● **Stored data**
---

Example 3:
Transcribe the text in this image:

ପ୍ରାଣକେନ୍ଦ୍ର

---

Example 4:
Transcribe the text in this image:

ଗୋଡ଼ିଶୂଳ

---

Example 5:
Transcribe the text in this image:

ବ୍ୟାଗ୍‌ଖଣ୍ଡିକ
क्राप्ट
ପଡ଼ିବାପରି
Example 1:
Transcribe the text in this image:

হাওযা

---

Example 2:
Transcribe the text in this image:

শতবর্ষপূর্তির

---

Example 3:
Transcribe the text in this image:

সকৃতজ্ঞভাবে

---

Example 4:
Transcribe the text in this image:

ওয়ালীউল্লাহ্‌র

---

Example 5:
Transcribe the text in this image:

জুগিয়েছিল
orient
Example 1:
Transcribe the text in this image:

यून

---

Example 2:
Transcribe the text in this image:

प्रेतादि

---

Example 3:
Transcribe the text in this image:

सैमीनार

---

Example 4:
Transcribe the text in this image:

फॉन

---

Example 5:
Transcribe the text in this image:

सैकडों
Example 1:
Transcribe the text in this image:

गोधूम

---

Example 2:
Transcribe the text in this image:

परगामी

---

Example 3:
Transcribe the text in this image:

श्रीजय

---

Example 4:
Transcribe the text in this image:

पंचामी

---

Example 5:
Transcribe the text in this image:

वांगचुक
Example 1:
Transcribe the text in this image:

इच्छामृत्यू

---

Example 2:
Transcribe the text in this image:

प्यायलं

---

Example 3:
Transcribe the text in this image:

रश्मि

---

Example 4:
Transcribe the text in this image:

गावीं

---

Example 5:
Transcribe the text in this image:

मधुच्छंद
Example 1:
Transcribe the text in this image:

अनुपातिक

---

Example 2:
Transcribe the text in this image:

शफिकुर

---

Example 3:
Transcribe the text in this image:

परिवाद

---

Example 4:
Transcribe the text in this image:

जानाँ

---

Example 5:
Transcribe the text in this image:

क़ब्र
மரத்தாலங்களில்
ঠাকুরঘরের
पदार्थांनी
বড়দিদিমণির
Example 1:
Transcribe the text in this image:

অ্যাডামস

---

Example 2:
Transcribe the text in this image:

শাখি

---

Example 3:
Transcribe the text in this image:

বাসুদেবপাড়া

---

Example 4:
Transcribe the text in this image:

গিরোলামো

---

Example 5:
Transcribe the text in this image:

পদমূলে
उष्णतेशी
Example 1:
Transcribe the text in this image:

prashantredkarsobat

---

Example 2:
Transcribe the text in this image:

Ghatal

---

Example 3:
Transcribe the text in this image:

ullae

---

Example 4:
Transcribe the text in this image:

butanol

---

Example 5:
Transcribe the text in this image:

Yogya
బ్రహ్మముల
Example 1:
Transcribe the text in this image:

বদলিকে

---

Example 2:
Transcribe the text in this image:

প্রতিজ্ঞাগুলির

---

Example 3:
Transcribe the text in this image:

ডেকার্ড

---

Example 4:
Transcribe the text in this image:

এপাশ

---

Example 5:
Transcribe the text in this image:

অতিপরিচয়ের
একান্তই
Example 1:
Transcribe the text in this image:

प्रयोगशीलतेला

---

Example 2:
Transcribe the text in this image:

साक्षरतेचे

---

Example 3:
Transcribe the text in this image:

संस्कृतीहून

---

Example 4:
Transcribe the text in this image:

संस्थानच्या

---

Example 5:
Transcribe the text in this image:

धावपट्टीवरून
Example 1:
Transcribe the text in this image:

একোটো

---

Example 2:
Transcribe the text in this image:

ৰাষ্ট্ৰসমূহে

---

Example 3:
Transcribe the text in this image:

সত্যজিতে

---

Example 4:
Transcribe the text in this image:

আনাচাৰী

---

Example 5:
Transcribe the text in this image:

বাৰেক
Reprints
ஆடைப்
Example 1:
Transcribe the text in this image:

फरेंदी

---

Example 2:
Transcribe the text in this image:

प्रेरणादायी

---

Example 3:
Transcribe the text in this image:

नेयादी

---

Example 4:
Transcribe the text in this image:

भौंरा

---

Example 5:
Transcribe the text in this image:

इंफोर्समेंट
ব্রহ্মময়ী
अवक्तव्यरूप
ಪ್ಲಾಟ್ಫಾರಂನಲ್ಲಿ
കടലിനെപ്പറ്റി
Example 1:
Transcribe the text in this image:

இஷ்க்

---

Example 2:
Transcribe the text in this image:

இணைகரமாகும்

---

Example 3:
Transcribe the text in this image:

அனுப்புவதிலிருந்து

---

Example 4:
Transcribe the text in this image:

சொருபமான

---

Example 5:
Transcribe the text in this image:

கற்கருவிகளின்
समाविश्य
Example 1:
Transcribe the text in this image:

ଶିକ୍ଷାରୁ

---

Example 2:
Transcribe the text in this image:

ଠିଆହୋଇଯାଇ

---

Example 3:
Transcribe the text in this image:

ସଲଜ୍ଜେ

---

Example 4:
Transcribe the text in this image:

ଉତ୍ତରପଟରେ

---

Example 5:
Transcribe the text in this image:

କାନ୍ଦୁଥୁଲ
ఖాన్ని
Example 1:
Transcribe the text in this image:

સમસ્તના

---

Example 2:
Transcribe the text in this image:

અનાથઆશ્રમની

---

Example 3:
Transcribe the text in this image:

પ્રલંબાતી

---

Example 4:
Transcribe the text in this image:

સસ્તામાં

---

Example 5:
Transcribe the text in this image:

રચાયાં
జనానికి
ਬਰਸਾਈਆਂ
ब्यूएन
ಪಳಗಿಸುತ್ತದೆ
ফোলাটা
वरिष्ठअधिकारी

● **PROBLEM DETAILS**
Please set down all of the records exactly.

● **EXERCISE SOLUTION**
---

Example 3:
Transcribe the text in this image:

ପ୍ରାଣକେନ୍ଦ୍ର

---

Example 4:
Transcribe the text in this image:

ଗୋଡ଼ିଶୂଳ

---

Example 5:
Transcribe the text in this image:

ବ୍ୟାଗ୍‌ଖଣ୍ଡିକ
क्राप्ट
ପଡ଼ିବାପରି
Example 1:
Transcribe the text in this image:

হাওযা

---

Example 2:
Transcribe the text in this image:

শতবর্ষপূর্তির

---

Example 3:
Transcribe the text in this image:

সকৃতজ্ঞভাবে

---

Example 4:
Transcribe the text in this image:

ওয়ালীউল্লাহ্‌র

---

Example 5:
Transcribe the text in this image:

জুগিয়েছিল
orient
Example 1:
Transcribe the text in this image:

यून

---

Example 2:
Transcribe the text in this image:

प्रेतादि

---

Example 3:
Transcribe the text in this image:

सैमीनार

---

Example 4:
Transcribe the text in this image:

फॉन

---

Example 5:
Transcribe the text in this image:

सैकडों
Example 1:
Transcribe the text in this image:

गोधूम

---

Example 2:
Transcribe the text in this image:

परगामी

---

Example 3:
Transcribe the text in this image:

श्रीजय

---

Example 4:
Transcribe the text in this image:

पंचामी

---

Example 5:
Transcribe the text in this image:

वांगचुक
Example 1:
Transcribe the text in this image:

इच्छामृत्यू

---

Example 2:
Transcribe the text in this image:

प्यायलं

---

Example 3:
Transcribe the text in this image:

रश्मि

---

Example 4:
Transcribe the text in this image:

गावीं

---

Example 5:
Transcribe the text in this image:

मधुच्छंद
Example 1:
Transcribe the text in this image:

अनुपातिक

---

Example 2:
Transcribe the text in this image:

शफिकुर

---

Example 3:
Transcribe the text in this image:

परिवाद

---

Example 4:
Transcribe the text in this image:

जानाँ

---

Example 5:
Transcribe the text in this image:

क़ब्र
மரத்தாலங்களில்
ঠাকুরঘরের
पदार्थांनी
বড়দিদিমণির
Example 1:
Transcribe the text in this image:

অ্যাডামস

---

Example 2:
Transcribe the text in this image:

শাখি

---

Example 3:
Transcribe the text in this image:

বাসুদেবপাড়া

---

Example 4:
Transcribe the text in this image:

গিরোলামো

---

Example 5:
Transcribe the text in this image:

পদমূলে
उष्णतेशी
Example 1:
Transcribe the text in this image:

prashantredkarsobat

---

Example 2:
Transcribe the text in this image:

Ghatal

---

Example 3:
Transcribe the text in this image:

ullae

---

Example 4:
Transcribe the text in this image:

butanol

---

Example 5:
Transcribe the text in this image:

Yogya
బ్రహ్మముల
Example 1:
Transcribe the text in this image:

বদলিকে

---

Example 2:
Transcribe the text in this image:

প্রতিজ্ঞাগুলির

---

Example 3:
Transcribe the text in this image:

ডেকার্ড

---

Example 4:
Transcribe the text in this image:

এপাশ

---

Example 5:
Transcribe the text in this image:

অতিপরিচয়ের
একান্তই
Example 1:
Transcribe the text in this image:

प्रयोगशीलतेला

---

Example 2:
Transcribe the text in this image:

साक्षरतेचे

---

Example 3:
Transcribe the text in this image:

संस्कृतीहून

---

Example 4:
Transcribe the text in this image:

संस्थानच्या

---

Example 5:
Transcribe the text in this image:

धावपट्टीवरून
Example 1:
Transcribe the text in this image:

একোটো

---

Example 2:
Transcribe the text in this image:

ৰাষ্ট্ৰসমূহে

---

Example 3:
Transcribe the text in this image:

সত্যজিতে

---

Example 4:
Transcribe the text in this image:

আনাচাৰী

---

Example 5:
Transcribe the text in this image:

বাৰেক
Reprints
ஆடைப்
Example 1:
Transcribe the text in this image:

फरेंदी

---

Example 2:
Transcribe the text in this image:

प्रेरणादायी

---

Example 3:
Transcribe the text in this image:

नेयादी

---

Example 4:
Transcribe the text in this image:

भौंरा

---

Example 5:
Transcribe the text in this image:

इंफोर्समेंट
ব্রহ্মময়ী
अवक्तव्यरूप
ಪ್ಲಾಟ್ಫಾರಂನಲ್ಲಿ
കടലിനെപ്പറ്റി
Example 1:
Transcribe the text in this image:

இஷ்க்

---

Example 2:
Transcribe the text in this image:

இணைகரமாகும்

---

Example 3:
Transcribe the text in this image:

அனுப்புவதிலிருந்து

---

Example 4:
Transcribe the text in this image:

சொருபமான

---

Example 5:
Transcribe the text in this image:

கற்கருவிகளின்
समाविश्य
Example 1:
Transcribe the text in this image:

ଶିକ୍ଷାରୁ

---

Example 2:
Transcribe the text in this image:

ଠିଆହୋଇଯାଇ

---

Example 3:
Transcribe the text in this image:

ସଲଜ୍ଜେ

---

Example 4:
Transcribe the text in this image:

ଉତ୍ତରପଟରେ

---

Example 5:
Transcribe the text in this image:

କାନ୍ଦୁଥୁଲ
ఖాన్ని
Example 1:
Transcribe the text in this image:

સમસ્તના

---

Example 2:
Transcribe the text in this image:

અનાથઆશ્રમની

---

Example 3:
Transcribe the text in this image:

પ્રલંબાતી

---

Example 4:
Transcribe the text in this image:

સસ્તામાં

---

Example 5:
Transcribe the text in this image:

રચાયાં
జనానికి
ਬਰਸਾਈਆਂ
ब्यूएन
ಪಳಗಿಸುತ್ತದೆ
ফোলাটা
वरिष्ठअधिकारी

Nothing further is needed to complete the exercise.